Hawkeye and Hulk in the streets of New York.

Turnaround in a day

The ILM team completed around 150 shots. The last sequence they worked on was for the scene where the Hulk and a few of the other Avengers are standing around in the Avengers Bunker, discussing the nature of time travel. It is an amusing dialogue heavy scene known as the BTT sequence.

The BTT sequence involved about 15 to 20 Hulk shots. Jahromi is proud to point out that by this stage in the production, the process was working so well that “the turnaround time from shot turnover, to Anyma, to Blink to the animators was just a day.”

The sequence arrived at ILM at the last minute, so it was important that only high quality material was presented to the animators, and as fast as possible. This meant the highest quality fidelity of data, with the lowest amount of human intervention or fixing/tweaking as possible. “And to provide that data on a platform that can be easily manipulated,” adds Jahromi.

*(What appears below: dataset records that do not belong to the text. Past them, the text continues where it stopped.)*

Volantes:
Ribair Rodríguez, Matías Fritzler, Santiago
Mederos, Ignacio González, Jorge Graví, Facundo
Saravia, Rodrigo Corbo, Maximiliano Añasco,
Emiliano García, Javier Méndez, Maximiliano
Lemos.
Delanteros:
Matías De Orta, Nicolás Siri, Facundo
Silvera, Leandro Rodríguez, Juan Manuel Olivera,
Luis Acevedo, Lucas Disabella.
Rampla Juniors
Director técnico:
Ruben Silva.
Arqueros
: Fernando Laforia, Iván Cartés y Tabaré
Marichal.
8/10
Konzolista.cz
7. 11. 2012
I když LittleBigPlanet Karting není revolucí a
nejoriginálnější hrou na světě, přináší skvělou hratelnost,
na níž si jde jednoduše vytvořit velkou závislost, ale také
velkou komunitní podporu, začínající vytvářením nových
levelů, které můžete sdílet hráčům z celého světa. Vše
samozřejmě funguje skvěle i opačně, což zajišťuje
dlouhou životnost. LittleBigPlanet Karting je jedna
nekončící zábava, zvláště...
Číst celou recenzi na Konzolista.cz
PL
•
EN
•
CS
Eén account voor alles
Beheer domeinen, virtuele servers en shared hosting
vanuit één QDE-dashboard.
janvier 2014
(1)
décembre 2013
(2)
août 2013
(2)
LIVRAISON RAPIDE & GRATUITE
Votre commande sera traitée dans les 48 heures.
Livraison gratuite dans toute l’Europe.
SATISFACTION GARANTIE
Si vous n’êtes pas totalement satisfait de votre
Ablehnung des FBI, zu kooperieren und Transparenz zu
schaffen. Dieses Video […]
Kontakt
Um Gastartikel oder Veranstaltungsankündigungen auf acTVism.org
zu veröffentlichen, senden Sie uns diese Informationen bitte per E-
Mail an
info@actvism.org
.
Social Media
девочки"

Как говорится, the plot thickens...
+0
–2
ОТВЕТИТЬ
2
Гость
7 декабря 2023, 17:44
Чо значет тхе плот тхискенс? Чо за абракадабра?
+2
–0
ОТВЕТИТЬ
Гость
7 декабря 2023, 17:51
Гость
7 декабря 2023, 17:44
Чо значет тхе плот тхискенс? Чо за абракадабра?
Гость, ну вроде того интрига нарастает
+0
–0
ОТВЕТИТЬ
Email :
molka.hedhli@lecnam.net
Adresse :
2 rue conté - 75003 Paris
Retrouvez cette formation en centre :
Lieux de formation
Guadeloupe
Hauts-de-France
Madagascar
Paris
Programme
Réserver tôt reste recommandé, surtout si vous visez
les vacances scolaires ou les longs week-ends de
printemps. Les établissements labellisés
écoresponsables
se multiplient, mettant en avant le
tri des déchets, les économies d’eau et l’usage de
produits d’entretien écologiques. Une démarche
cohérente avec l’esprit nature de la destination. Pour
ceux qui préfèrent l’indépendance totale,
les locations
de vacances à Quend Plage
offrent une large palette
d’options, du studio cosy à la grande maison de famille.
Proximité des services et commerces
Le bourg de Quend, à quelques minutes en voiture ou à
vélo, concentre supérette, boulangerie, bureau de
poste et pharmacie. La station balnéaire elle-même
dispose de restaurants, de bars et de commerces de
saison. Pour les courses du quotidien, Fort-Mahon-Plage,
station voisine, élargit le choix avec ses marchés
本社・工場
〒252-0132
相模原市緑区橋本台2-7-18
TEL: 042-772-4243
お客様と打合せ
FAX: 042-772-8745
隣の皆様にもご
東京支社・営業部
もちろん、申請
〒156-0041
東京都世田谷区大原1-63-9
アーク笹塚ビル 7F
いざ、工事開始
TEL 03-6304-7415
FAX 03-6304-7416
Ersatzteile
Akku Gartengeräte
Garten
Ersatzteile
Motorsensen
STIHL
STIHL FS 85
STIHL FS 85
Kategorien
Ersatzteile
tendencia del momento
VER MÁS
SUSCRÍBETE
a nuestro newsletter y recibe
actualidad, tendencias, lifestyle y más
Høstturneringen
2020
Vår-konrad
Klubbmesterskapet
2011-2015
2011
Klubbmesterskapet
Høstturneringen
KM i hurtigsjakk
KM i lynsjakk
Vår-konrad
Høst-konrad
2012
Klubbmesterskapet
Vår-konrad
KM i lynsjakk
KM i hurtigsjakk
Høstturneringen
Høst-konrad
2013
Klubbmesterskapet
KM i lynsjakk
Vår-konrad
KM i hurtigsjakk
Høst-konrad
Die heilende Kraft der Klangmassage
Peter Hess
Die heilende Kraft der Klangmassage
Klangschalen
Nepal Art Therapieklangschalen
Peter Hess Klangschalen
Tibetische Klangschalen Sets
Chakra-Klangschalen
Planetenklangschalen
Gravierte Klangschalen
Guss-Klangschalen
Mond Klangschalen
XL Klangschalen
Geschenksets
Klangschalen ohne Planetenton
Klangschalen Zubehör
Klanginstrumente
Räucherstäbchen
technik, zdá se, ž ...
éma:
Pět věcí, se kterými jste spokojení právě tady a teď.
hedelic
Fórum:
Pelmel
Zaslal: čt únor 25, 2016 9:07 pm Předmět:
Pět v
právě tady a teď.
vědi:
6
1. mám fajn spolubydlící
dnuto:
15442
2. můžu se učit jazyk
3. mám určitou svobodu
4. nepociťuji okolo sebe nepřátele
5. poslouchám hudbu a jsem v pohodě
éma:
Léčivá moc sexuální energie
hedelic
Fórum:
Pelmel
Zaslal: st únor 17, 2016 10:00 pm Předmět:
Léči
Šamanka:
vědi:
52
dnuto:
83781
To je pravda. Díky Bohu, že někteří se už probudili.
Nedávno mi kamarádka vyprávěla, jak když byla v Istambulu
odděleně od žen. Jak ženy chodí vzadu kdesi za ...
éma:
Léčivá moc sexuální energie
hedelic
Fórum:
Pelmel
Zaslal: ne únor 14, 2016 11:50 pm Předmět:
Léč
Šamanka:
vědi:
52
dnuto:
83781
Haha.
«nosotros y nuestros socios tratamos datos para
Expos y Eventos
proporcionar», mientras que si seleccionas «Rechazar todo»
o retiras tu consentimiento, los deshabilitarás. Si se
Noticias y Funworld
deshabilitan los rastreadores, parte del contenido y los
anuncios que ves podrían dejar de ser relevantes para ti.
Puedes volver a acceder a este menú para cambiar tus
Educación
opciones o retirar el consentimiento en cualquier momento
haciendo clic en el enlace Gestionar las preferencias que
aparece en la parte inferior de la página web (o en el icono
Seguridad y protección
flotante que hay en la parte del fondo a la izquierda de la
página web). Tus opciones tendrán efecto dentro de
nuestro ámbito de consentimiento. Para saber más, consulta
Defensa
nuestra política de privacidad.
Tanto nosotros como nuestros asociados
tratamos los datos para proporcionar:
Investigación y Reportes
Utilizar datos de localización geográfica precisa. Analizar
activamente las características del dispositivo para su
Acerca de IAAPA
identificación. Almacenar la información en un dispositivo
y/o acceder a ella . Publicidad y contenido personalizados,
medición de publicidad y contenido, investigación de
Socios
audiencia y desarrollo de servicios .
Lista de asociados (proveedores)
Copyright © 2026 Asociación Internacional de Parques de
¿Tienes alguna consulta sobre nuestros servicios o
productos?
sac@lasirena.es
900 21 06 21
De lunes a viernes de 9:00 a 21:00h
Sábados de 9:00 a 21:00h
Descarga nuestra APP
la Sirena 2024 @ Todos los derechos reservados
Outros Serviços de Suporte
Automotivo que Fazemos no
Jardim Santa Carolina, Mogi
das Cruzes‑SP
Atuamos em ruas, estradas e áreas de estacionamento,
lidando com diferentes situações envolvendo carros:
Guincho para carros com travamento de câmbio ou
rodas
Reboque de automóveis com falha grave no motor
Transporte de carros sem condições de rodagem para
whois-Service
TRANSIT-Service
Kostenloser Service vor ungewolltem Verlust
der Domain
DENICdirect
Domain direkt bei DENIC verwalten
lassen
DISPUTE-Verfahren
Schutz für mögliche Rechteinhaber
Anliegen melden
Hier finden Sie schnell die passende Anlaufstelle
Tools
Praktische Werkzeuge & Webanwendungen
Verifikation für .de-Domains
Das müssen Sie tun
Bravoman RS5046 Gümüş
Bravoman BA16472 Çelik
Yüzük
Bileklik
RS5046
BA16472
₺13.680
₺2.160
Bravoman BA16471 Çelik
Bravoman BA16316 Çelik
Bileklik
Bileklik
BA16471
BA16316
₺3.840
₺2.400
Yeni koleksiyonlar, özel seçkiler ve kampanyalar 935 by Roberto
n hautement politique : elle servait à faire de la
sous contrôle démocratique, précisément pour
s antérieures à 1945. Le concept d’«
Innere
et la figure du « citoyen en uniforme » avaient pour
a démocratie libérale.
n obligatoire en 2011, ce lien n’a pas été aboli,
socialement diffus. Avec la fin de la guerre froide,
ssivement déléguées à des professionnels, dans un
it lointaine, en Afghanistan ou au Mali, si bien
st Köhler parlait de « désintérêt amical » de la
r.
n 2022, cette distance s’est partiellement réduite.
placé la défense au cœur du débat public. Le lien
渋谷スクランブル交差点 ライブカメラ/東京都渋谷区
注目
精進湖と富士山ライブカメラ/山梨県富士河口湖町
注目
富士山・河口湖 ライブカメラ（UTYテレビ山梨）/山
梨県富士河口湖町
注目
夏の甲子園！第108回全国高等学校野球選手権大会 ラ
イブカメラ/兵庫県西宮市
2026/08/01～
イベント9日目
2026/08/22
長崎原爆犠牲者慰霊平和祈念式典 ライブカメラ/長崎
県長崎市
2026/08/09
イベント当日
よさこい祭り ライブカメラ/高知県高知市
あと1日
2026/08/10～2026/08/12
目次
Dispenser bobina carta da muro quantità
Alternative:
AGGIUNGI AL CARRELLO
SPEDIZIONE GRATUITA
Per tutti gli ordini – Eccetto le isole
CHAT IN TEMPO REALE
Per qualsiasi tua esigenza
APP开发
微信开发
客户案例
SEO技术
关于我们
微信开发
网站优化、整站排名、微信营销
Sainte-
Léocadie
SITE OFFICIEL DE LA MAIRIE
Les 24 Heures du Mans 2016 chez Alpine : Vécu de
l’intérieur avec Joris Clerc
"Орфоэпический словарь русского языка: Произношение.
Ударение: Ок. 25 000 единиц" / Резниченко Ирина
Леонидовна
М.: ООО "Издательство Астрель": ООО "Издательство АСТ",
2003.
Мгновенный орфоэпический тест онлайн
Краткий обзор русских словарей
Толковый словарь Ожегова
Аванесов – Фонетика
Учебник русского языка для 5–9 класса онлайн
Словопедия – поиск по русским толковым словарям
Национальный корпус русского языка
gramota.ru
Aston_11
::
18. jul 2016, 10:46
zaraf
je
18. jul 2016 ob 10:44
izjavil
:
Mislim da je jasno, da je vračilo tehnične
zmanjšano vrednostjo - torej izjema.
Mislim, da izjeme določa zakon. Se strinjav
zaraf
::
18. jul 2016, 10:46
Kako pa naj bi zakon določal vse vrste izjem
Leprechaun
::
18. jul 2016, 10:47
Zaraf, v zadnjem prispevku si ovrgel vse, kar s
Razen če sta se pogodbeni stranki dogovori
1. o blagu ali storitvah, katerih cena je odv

Working with DisneyResearch|Studios, ILM’s artists and technicians, the ILM team rebuilt their pipeline twice during Endgame. “We made it happen and that’s what ended up using in our pipeline, it was using Anyma solves directly from two head mounted cameras” explains Kevin Martel.

Framestore Hulk.

As aforementioned, Framestore also worked on Smart Hulk shots. The company choose to embrace Machine Learning in their efforts to faithfully transfer Mark Ruffalo’s acting choices onto Hulk. It should be noted that rigging, especially facial rigs, are never transferred between facilities. Technically there is no interchange format for full rigs. This is not a commercial decision but a practical one. As such, Framestore shared the same on-set data but had to build their own separate pipeline solution.

At the outset, a small team at Framestore were tasked with developing their Machine Learning approach and taking source footage of Mark Ruffalo and solving it to match it in Hulk’s animation. “It was a way of convincing the client that we had the software that could do this quickly,” explains Robert Allman, CG Supervisor at Framestore.

This resulted in a first pass of animation that could be used by the filmmakers to decide on the edit. Framestore then begun the process of refining and adding face-shapes to use in their rig. Keyframe animation was then deployed for over 60 of their Smart Hulk shots, with head cam footage from the shoot used only for reference. Mark’s performance was key for the animators on the film. “It was absolutely about channeling Bruce Banner,” explains Max Solomon, Animation Supervisor. “His face is very expressive. Every nuance, every little twitch and eye dart, slight curl of the lip and muscle tension needed to be translated.”